Pull out every line in the items below that contains the word "Task". Copy each one in full.

Rows from a segmentation dataset:

--- --- ---

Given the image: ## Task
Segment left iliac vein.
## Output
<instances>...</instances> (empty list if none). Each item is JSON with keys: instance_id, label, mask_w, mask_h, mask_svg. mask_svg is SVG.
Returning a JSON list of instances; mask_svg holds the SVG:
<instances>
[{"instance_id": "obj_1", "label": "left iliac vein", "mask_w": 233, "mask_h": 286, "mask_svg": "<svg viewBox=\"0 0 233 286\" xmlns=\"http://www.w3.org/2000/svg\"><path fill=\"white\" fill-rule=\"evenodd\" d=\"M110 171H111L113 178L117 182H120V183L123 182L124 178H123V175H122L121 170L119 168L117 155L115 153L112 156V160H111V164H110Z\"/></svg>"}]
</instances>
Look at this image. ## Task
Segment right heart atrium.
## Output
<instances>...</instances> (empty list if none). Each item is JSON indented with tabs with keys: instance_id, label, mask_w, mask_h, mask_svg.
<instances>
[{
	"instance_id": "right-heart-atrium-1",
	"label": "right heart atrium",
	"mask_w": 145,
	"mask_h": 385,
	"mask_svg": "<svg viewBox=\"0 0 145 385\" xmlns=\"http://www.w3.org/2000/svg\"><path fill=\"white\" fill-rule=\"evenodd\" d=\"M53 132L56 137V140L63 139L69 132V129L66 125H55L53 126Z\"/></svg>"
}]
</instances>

--- --- ---

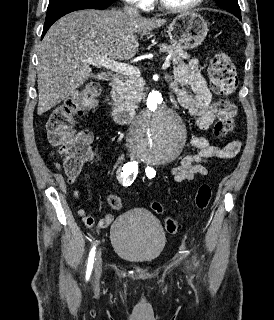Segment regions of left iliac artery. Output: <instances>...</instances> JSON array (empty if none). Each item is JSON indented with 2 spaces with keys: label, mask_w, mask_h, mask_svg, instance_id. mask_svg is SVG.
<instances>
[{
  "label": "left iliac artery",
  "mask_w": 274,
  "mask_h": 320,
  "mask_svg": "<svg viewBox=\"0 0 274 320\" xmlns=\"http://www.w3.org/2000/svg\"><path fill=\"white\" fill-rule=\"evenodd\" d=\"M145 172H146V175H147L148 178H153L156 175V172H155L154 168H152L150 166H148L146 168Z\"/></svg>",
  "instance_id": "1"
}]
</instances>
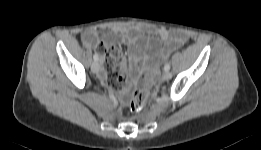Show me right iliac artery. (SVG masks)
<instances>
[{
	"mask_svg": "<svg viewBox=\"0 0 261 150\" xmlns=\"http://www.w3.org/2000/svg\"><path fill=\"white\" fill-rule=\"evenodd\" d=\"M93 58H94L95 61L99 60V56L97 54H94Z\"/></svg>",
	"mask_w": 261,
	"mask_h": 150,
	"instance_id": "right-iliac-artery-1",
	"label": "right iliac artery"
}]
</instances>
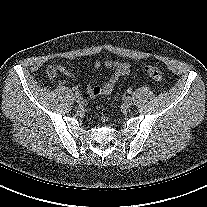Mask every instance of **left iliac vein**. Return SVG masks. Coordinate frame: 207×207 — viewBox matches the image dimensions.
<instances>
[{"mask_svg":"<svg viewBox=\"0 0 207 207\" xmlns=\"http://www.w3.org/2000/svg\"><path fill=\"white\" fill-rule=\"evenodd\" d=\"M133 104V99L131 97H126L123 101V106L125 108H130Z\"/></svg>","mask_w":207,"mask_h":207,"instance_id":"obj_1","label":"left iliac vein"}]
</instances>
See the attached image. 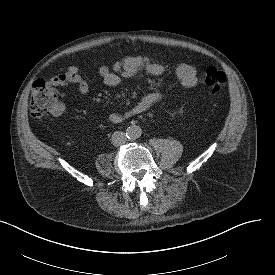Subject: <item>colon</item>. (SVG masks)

--- --- ---

Reply —
Given the image: ## Task
Look at this image. ## Task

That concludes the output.